According to CNN, before the opening of the Chinese People’s Political Consultative Conference (CPPCC), which is a big event in Beijing, Wu Weiren, chief designer of China’s lunar exploration program, and one of the top scientists focused on space in the country, said that the next step for China’s space exploration is the red planet.

“Over the past 60 years, we’ve made a lot of achievements, but there is still a large distance from the world space powers. We must speed up our pace,” he told CNN. “Next year, we will launch a Mars probe, which will orbit around the Mars, land on it and probe it.”

But, that doesn’t mean that the space agency is giving up on Earth’s only natural satellite. In fact, China is planning to send another spacecraft to the moon. But, instead of exploring its far side, this probe will take samples of the moon and return it to Earth for research. That way, China will be the third country to complete a similar endeavor, after Russia and the U.S.

Although a little late, China has managed to quickly pick up the pace and reach the aforementioned countries in space exploration, and now it is planning to send a rover to Mars next year, but it’s still unclear what the rover would specifically look for on the Martian surface.

China has managed to send six crews into space since 2003, while also launching two labs into space. In 2013, its first rover Yutu 1 landed on the lunar surface, making it the third country to visit the lunar surface. At the end of last year, China launched Yutu 2, a robot which was expected to explore the far side of the moon. Yutu 2 also marks the first spacecraft to explore the far side of the moon.

Unfortunately, the spacecraft has had difficulties exploring the far side of the moon due to frigid conditions and oscillating temperatures. Whenever the lunar night comes, which lasts 14 days, the rover enters hibernation mode to protect itself and its components from the freezing temperatures, according to Wu.

“Due to the moon’s rotation and revolution, the night on the moon is 14 days long. This reduces the temperature on the moon to minus 190 degrees Celsius, a temperature that all components, parts, and electronic components cannot stand,” Wu told CNN. “So we let it sleep for a while, ensuring it can spend the night safely. A few days ago, it woke up automatically … and started to work. Currently, it is in normal condition.”

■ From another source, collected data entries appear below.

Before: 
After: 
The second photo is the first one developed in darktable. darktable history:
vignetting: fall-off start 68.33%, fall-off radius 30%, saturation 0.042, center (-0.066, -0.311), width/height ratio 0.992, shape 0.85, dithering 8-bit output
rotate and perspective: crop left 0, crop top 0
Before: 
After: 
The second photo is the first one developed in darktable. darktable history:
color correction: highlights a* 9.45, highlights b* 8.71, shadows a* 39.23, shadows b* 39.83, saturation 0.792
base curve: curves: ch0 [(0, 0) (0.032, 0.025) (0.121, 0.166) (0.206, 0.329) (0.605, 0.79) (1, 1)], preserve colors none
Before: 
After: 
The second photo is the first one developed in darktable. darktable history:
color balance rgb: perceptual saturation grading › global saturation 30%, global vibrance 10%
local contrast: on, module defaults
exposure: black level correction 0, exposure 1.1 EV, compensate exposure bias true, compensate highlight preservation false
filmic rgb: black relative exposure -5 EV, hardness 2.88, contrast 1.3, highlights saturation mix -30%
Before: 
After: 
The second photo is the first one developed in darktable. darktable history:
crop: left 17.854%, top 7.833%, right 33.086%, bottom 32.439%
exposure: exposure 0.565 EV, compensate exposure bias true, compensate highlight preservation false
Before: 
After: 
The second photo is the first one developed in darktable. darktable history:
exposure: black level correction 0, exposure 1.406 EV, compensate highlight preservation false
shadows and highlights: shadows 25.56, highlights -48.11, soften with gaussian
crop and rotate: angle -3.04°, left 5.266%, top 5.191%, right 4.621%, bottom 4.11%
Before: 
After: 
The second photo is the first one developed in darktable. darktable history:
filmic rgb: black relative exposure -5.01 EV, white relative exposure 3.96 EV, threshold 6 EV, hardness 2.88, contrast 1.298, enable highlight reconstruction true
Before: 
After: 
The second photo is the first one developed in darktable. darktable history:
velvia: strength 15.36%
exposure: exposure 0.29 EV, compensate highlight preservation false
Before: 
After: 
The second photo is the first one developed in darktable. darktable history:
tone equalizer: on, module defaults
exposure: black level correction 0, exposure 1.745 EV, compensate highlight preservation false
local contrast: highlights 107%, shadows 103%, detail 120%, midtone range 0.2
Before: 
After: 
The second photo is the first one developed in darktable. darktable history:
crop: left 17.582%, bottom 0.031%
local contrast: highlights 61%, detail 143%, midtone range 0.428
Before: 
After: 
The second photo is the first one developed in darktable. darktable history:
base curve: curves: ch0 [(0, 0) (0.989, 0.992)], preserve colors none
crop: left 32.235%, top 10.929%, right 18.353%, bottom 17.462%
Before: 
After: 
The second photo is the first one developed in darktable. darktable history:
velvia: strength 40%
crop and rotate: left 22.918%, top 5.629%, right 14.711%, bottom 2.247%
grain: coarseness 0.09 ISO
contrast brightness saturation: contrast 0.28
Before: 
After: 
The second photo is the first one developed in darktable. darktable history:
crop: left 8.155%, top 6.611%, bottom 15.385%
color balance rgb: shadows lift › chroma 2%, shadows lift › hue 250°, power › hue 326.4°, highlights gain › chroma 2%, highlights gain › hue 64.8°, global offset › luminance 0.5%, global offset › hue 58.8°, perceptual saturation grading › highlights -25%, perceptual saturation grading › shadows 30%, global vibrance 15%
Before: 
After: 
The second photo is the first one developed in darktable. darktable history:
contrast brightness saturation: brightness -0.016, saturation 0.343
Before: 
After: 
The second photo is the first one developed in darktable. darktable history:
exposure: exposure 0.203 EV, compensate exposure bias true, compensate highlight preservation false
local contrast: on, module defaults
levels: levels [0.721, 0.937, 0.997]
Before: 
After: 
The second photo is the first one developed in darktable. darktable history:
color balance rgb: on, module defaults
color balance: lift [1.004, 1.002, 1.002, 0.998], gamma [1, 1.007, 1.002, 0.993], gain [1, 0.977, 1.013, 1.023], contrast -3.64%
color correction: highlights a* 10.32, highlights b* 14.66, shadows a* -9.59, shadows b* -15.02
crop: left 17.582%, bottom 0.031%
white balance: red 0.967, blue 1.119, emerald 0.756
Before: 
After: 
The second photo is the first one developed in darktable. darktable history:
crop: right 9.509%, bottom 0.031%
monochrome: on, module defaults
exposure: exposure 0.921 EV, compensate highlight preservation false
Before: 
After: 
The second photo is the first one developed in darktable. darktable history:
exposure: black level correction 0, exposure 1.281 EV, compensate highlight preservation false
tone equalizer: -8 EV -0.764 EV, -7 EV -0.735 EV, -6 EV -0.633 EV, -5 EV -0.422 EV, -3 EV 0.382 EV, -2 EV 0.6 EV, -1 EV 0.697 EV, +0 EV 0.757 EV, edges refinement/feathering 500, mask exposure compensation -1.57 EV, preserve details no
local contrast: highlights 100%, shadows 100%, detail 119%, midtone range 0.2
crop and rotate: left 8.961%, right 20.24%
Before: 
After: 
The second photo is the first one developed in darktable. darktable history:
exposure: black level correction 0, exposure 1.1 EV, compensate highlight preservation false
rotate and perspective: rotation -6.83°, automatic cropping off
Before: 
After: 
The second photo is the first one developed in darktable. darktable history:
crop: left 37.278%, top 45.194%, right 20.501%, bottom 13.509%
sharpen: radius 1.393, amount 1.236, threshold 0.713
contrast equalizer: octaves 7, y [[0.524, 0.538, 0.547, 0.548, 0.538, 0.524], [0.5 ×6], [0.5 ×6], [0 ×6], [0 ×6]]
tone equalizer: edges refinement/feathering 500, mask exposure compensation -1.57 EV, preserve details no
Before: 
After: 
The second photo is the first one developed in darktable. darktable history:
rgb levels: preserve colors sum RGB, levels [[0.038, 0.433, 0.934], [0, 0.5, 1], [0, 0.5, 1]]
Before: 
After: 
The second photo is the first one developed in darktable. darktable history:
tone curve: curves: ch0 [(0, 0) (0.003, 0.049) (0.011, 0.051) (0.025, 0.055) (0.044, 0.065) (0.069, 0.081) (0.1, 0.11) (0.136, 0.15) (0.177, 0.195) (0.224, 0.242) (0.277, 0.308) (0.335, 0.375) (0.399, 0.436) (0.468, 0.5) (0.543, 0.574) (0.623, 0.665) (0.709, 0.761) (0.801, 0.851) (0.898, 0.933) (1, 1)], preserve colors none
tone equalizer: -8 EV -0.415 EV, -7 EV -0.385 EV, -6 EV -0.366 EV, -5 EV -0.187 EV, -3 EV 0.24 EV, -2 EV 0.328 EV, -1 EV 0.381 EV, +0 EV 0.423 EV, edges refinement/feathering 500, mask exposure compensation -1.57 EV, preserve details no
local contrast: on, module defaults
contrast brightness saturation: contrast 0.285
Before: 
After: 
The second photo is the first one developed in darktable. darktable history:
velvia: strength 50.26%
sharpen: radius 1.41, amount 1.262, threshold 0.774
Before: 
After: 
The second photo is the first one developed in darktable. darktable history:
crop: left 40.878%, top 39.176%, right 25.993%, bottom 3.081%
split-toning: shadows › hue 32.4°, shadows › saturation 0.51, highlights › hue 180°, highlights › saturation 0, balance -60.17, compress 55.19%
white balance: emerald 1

Yutu 2 also carried some live ingredients to the moon, with cotton seeds successfully sprouting. Unfortunately, the life inside Yutu’s container didn’t last for too long, as the spacecraft soon entered the hibernation mode which prevented the plants from receiving a sufficient amount of artificial light and heat to continue flourishing. Perhaps, China will attempt a similar experiment with its plans to send a rover to Mars next year.